■ **Task prompt**: Present the lines of the data below as a Markdown table with the columns Row and Line, starting at the line containing "Add your publishable" and ending at the line containing "Easy Booking: Intuitive". Number each row and leave out blank lines.

--- The records ---

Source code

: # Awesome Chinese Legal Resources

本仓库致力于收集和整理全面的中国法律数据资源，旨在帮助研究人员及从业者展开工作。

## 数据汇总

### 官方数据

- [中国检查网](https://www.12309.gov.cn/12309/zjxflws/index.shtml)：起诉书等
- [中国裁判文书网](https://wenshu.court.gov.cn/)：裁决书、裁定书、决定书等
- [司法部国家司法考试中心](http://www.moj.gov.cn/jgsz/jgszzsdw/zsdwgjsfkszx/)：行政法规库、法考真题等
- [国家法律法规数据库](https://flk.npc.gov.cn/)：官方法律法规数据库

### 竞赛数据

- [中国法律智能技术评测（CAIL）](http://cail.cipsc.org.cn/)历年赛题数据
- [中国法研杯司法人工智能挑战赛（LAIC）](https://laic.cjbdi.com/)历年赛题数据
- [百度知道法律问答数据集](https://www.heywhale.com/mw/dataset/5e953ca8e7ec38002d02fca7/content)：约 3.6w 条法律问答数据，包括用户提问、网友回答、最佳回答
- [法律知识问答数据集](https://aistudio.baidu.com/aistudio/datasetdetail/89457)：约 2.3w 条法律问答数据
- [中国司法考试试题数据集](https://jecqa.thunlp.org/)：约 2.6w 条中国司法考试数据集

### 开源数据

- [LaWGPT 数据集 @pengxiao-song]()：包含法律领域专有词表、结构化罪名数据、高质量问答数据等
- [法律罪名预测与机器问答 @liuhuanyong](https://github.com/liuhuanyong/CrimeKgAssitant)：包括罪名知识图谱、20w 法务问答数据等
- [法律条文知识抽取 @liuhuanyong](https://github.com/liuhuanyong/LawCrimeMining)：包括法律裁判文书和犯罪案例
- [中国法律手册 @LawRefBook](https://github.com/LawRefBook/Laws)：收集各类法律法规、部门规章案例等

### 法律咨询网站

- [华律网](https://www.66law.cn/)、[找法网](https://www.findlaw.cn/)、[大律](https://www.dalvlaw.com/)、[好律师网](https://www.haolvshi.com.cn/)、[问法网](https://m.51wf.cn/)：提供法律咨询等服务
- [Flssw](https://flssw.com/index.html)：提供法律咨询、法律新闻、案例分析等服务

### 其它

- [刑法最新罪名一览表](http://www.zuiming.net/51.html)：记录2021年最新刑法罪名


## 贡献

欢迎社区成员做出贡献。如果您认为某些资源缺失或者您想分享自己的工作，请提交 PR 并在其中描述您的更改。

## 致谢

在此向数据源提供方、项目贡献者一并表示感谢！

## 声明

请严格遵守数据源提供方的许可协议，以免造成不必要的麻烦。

---
--- The records ---

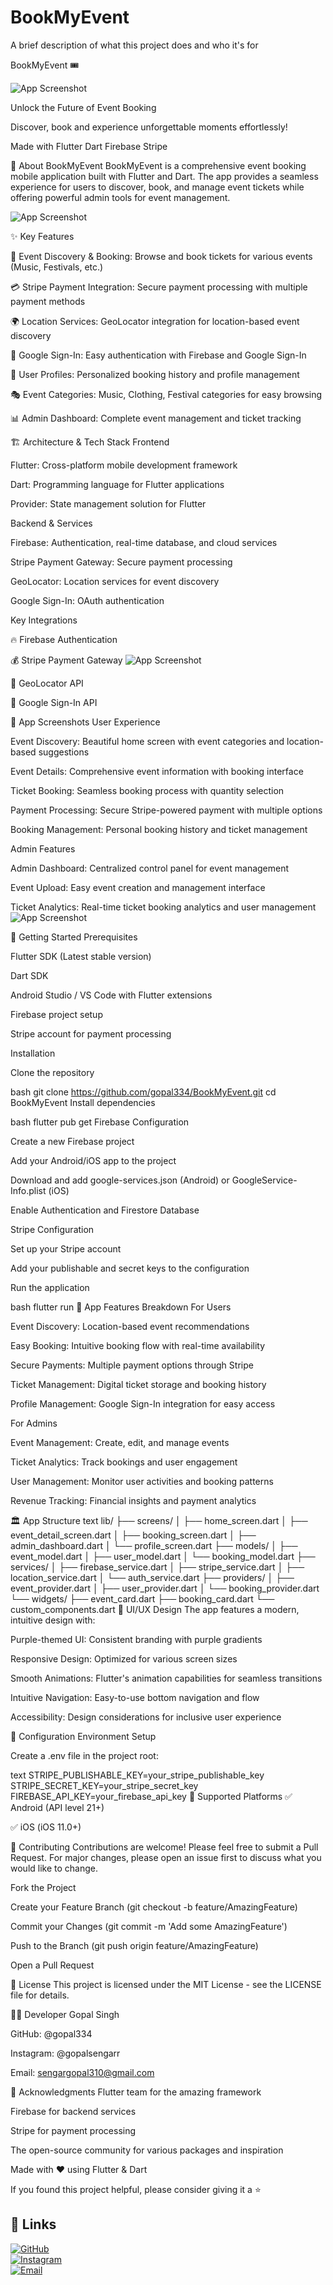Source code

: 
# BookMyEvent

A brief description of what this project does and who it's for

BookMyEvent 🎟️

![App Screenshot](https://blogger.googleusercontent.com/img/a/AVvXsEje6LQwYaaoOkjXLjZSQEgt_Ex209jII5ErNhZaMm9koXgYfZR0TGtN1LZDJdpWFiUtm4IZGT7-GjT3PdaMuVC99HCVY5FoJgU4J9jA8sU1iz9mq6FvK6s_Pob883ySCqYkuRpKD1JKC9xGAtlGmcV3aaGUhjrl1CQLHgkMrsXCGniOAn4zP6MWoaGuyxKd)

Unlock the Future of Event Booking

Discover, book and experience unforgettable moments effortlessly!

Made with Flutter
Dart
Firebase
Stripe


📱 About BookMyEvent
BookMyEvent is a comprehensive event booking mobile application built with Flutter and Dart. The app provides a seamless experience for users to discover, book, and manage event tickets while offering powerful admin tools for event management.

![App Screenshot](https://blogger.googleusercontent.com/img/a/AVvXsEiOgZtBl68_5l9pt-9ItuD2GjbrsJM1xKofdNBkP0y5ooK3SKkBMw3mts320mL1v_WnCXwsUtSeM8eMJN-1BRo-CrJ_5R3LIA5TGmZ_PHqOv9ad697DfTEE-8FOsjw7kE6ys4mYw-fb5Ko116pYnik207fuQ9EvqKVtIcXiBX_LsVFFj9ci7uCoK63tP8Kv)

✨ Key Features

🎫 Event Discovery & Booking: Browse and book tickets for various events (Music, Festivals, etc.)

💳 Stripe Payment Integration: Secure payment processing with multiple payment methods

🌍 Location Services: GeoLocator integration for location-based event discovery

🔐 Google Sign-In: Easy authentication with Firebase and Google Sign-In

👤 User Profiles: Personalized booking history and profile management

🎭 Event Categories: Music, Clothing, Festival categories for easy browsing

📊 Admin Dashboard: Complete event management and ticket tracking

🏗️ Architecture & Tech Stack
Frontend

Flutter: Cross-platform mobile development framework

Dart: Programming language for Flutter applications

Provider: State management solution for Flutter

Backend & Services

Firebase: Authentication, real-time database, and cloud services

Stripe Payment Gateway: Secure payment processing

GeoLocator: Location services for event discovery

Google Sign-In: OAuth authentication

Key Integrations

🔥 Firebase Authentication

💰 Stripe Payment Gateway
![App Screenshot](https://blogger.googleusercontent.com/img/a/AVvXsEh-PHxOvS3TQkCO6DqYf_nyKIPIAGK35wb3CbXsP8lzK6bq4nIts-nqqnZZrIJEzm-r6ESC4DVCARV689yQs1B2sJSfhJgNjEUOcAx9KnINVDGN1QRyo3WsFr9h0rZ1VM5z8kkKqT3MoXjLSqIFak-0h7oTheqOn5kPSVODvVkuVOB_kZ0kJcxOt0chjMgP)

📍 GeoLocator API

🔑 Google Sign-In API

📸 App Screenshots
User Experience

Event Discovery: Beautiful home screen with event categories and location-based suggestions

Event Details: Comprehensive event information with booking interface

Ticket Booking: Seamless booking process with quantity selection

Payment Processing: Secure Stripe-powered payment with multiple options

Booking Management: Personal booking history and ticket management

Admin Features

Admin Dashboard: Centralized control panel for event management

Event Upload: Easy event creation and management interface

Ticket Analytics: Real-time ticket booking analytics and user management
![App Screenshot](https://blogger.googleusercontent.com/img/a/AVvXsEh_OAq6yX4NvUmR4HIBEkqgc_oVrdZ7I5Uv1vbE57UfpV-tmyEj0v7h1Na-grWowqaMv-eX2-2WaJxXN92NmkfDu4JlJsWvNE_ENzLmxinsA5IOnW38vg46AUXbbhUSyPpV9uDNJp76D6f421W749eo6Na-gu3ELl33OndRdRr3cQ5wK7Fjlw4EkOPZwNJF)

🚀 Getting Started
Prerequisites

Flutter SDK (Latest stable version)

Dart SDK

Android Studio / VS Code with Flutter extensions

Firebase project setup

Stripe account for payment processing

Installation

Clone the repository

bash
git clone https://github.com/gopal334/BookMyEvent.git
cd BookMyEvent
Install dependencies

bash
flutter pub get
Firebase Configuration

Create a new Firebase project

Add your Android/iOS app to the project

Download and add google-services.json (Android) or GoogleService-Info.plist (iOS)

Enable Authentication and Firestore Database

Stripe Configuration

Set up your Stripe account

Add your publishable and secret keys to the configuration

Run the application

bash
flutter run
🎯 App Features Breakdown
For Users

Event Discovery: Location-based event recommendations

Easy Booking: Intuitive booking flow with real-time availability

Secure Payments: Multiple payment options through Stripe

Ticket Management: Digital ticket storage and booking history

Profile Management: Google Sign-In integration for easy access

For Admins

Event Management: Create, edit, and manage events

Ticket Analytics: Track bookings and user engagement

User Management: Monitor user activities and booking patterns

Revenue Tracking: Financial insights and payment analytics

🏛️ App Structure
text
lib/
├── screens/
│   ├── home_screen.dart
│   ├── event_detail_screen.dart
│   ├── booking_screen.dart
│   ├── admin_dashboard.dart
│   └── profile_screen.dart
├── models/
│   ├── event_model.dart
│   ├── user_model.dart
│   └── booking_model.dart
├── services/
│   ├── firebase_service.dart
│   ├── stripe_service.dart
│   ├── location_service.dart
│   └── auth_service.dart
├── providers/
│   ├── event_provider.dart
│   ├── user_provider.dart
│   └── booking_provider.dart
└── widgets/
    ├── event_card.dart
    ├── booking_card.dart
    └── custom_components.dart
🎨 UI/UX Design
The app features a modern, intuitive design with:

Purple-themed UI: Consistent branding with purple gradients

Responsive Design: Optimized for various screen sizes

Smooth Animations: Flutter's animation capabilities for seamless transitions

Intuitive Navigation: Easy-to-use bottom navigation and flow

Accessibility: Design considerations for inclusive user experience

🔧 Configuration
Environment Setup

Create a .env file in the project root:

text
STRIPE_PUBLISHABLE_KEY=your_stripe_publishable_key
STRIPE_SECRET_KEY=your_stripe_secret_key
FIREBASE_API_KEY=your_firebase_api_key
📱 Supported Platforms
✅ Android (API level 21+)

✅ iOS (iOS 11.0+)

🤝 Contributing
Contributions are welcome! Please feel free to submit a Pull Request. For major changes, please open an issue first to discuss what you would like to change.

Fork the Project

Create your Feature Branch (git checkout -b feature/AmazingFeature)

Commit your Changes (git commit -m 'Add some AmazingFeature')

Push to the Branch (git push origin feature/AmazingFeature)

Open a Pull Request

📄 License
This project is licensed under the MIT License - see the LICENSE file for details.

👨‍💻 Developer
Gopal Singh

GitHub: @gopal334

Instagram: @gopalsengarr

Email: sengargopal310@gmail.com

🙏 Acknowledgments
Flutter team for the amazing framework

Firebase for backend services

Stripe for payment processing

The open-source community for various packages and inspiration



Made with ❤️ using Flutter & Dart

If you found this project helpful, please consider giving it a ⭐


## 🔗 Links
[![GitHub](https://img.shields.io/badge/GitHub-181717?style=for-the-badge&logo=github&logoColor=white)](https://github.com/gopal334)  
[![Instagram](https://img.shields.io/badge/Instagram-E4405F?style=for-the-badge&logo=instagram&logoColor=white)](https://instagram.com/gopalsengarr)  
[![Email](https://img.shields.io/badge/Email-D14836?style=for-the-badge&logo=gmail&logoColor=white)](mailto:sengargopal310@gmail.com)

---

■ **Exercise result**:
| Row | Line |
|---|---|
| 1 | Add your publishable and secret keys to the configuration |
| 2 | Run the application |
| 3 | bash |
| 4 | flutter run |
| 5 | 🎯 App Features Breakdown |
| 6 | For Users |
| 7 | Event Discovery: Location-based event recommendations |
| 8 | Easy Booking: Intuitive booking flow with real-time availability |